N° 875 | Le 6 mars 2008 | Jacques Trémintin | Critiques de livres (accès libre)
Enfance dangereuse, enfance en danger ?
Sous la direction de Lucette Khaïat & Cécile Marchal
On retrouve dans les actes du colloque proposé en 2006 par l’association Louis Chatin, les tenants et aboutissants de la volée de bois vert reçue par l’expertise collective de l’Inserm intitulée « Trouble de conduite chez l’enfant et l’adolescent ». Cette étude s’est largement inspiré du DSM4 (manuel diagnostique et statistique des troubles mentaux), manuel de référence publié et régulièrement actualisé par l’association psychiatrique américaine (APA).
Pour comprendre la logique de cette démarche, il faut se replonger dans le contexte des années 1970. L’APA est alors soucieuse de débarrasser la psychiatrie de ses mauvaises fréquentations psychologiques et anthropologiques et de la réinscrire dans une médecine à haute prétention scientifique : de mental, qu’il était, le trouble psychique devint somatique, l’ordre scientifique légitime (celui des sciences dures) tentant d’indexer à son profit l’ensemble des phénomènes humains. Un enfant qui casse, qui déchire, qui mord, qui donne des coups de pied, qui s’agite, qui vole, qui frappe a moins besoin d’être classifié que d’être écouté et accompagné. Ses attitudes inappropriées, perturbatrices et parfois dangereuses doivent surtout être soignées. De tels symptômes peuvent être le signe d’un trouble, comme dans le cas d’une maladie.
Mais bien d’autres correspondances sont possibles qui n’ont rien d’organiques. Telles, par exemple, l’expression d’une conduite qui a un sens (mettant en jeu l’environnement, le développement de l’enfant, l’organisation qui l’entoure…), mais aussi une variation face à la norme qui peut être transitoire ou non pathologique, une psychose ou une névrose infantile, une dépression, une pathologie limite… toutes choses totalement ignorées dans une simple énumération de signes cliniques qui ne s’intéresse qu’aux effets sans chercher des causalités multiples, imbriquant les dimensions sociologiques et économiques à celles purement biologiques ou héréditaires.

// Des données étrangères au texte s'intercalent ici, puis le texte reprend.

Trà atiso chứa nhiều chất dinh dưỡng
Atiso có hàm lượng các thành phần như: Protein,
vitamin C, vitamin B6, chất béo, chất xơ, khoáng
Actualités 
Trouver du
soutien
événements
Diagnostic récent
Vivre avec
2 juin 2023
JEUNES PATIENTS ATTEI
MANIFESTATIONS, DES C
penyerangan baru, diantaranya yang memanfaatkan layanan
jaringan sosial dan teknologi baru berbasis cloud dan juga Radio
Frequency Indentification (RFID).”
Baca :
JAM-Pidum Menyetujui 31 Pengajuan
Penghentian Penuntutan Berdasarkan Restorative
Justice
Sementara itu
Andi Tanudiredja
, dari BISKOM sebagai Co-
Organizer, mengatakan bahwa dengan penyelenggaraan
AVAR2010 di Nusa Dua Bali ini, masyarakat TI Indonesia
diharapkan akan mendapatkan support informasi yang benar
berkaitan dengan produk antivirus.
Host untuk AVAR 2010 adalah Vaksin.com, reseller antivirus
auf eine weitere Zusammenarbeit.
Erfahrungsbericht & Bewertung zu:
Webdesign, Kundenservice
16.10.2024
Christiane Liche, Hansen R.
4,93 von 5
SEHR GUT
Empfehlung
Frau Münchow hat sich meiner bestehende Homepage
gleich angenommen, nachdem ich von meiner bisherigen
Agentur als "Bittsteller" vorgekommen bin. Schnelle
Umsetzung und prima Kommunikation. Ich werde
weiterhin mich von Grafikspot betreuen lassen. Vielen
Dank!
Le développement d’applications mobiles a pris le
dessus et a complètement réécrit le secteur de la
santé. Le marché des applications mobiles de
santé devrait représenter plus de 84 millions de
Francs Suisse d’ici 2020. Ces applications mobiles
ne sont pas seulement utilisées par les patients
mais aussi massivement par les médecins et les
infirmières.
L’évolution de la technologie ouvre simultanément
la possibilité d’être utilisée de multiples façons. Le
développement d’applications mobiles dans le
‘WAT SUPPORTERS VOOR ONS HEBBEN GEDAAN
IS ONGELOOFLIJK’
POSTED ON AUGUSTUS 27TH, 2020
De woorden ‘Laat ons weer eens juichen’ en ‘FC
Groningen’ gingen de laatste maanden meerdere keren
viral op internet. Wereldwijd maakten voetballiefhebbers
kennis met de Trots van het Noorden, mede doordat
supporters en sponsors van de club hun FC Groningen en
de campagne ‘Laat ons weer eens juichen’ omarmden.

« La multiplicité des facteurs de risque, de développement et de maintien des troubles du comportement sont autant de niveaux possibles d’interventions préventives et thérapeutiques » (p.45). On ne saurait, pour autant, rejeter les outils qui servent à mieux décrire certains troubles ou à différencier les trajectoires évolutives. Même si les classifications sont par nature réductrices et limitatives, catégoriser permet de se repérer, de comparer et de s’adapter. Là où elles deviennent dangereuses, c’est lorsqu’elles induisent l’amalgame entre des approches médicales et sociojudiciaires qui mèneraient à une identification des troubles du comportement soit à la délinquance, soit à un écart avec la norme.